■ **ЧТО СДЕЛАТЬ**
(1) В каком жанре, согласно тексту о «Теории отражения» Ивана Чуйкова, художник начинает активно работать в начале 90-х?
(2) Дословно перепишите фрагмент текста о «Теории отражения» Ивана Чуйкова от слов «В начале 90-х» до слов «правды и красоты.».
(3) Напишите продолжение текста о «Теории отражения» Ивана Чуйкова, начиная сразу после его последнего предложения.

Иван Чуйков «Теория Отражения», 1992 фото: Stella Art Foundation

Иллюзионистская практика («Теория отражения», 1992)

В начале 90-х Чуйков начинает активно работать в жанре инсталляции, что есть вполне логичное продолжение творческих поисков художника, всегда тяготевшего к пространственности. Так, в работе под названием «Теория отражения» он продолжает исследовать вечные вопросы искусства, касаясь тем правды и красоты.

■ **ПРЕДОСТАВЛЕННЫЕ ЗАПИСИ**
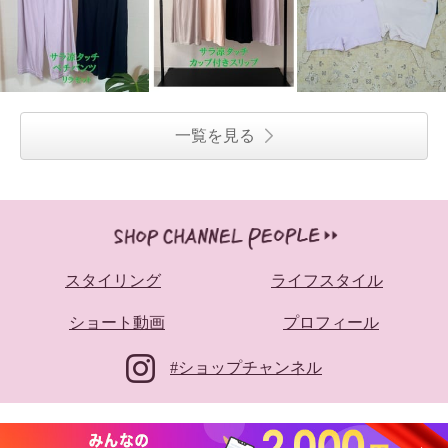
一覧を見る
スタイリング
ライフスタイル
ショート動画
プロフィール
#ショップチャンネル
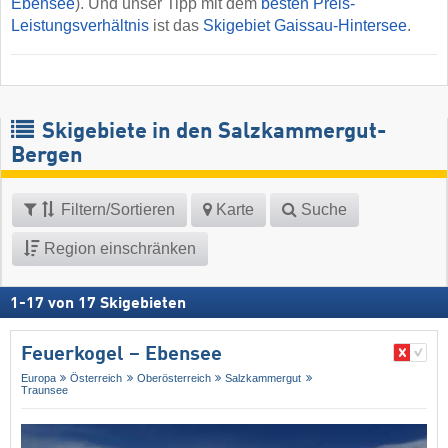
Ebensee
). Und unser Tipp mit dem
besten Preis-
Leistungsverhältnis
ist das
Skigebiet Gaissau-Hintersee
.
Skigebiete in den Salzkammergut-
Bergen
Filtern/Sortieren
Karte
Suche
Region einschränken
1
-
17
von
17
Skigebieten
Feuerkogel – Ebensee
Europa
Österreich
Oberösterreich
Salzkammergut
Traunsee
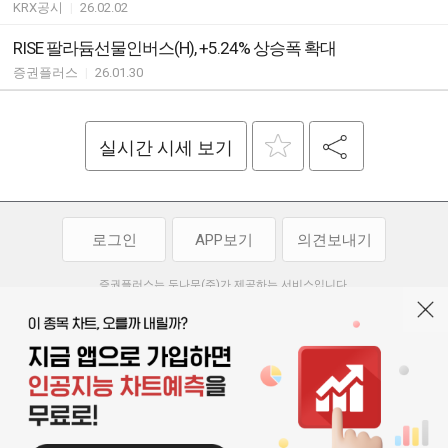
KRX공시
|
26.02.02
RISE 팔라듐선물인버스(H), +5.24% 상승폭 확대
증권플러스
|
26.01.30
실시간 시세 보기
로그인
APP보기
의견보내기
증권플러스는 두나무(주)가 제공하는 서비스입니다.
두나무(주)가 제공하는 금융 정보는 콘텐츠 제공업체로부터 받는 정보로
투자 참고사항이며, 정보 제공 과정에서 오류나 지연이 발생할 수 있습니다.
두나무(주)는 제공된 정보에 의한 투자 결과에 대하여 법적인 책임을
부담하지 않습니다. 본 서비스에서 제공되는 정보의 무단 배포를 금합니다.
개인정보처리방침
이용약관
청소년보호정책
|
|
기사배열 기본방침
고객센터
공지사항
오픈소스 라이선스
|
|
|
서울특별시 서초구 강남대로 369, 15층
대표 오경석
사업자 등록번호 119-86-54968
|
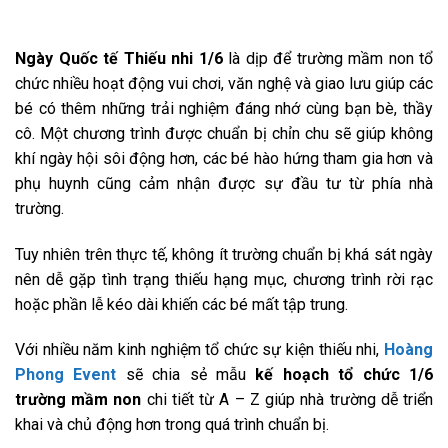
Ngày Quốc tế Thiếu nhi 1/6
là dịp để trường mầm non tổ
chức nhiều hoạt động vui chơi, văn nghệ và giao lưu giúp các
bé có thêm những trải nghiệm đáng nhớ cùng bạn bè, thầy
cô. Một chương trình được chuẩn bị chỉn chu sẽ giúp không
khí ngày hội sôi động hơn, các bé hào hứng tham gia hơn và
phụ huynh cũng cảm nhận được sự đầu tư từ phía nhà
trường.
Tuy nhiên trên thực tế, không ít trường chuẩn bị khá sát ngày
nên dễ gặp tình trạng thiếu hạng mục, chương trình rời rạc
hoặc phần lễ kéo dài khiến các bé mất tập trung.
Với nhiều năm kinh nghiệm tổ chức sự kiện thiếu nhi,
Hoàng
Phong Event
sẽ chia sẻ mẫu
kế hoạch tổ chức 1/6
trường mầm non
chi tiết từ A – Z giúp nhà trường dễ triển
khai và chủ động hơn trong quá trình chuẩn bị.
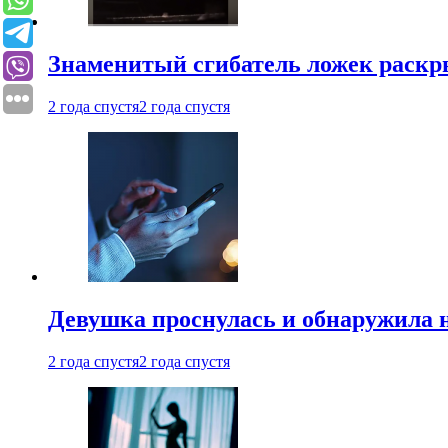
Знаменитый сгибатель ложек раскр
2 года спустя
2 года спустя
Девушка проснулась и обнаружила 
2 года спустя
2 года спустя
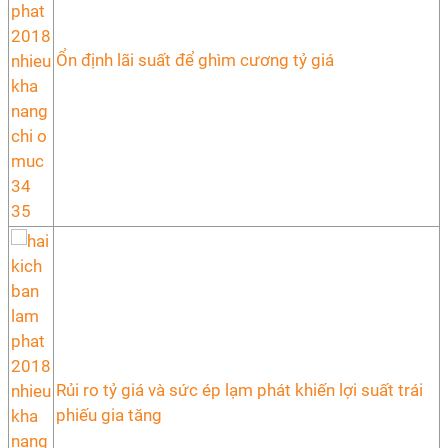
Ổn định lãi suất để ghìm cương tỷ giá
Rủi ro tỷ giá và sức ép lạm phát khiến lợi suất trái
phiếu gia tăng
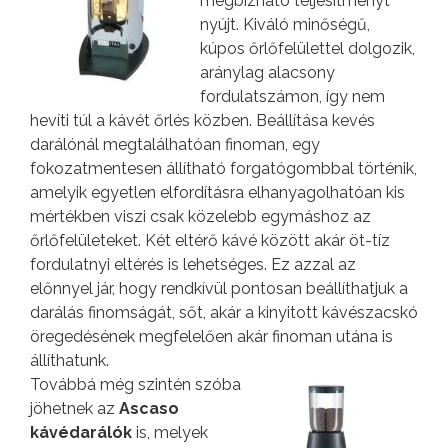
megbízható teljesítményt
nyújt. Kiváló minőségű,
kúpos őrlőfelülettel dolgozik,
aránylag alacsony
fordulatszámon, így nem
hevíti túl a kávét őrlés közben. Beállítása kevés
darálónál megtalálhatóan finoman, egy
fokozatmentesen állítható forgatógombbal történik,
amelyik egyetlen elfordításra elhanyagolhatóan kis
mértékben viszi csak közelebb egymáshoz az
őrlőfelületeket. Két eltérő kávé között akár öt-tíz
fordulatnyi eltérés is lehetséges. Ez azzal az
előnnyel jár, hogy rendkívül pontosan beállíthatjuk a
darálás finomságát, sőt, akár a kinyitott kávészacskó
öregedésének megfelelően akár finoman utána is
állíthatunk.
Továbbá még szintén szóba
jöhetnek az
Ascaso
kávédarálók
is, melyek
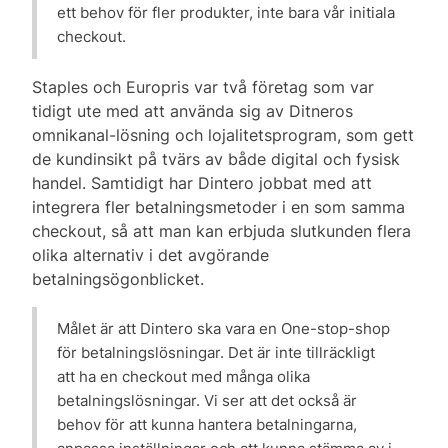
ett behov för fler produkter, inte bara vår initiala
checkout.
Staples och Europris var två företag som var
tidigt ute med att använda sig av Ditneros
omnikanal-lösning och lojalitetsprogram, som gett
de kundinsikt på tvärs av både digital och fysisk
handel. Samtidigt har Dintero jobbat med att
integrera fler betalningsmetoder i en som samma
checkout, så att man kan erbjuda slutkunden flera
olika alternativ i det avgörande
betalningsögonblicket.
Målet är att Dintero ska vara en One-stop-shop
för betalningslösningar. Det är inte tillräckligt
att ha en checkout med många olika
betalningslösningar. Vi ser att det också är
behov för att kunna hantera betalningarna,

■ **ОТВЕТЫ К ЗАДАНИЯМ**
(1) В жанре инсталляции.

(2)
В начале 90-х Чуйков начинает активно работать в жанре инсталляции, что есть вполне логичное продолжение творческих поисков художника, всегда тяготевшего к пространственности. Так, в работе под названием «Теория отражения» он продолжает исследовать вечные вопросы искусства, касаясь тем правды и красоты.

(3)
«…Меня всегда поражало, что нарисовать можно что угодно, каким угодно способом. Видимо отсюда интерес к столкновению, конфликту между изобразительной иллюзией и реальностью, между разными вариантами этой иллюзии — разными способами изображения. По существу это проблема языка (визуального в данном случае). Мир существует для нас только в языке. Изменяя язык, мы изменяем мир…» — из интервью Юрию Альберту

В этой работе Чуйков берёт стандартный набор студенческой постановки, яблоко, бутылка, бокал, и создает альтернативную штудию, перебирая варианты возможного изображения простых, понятных предметов, набивших оскомину каждому студенту художественной школы. Кроме того, в «Теории» Чуйков обыгрывает одну из максим соцреализма «искусство — это отражение жизни в формах самой жизни» в лучших традициях концептуальной школы изменяет систему координат, показывая, что любое правило не больше чем заученная условность.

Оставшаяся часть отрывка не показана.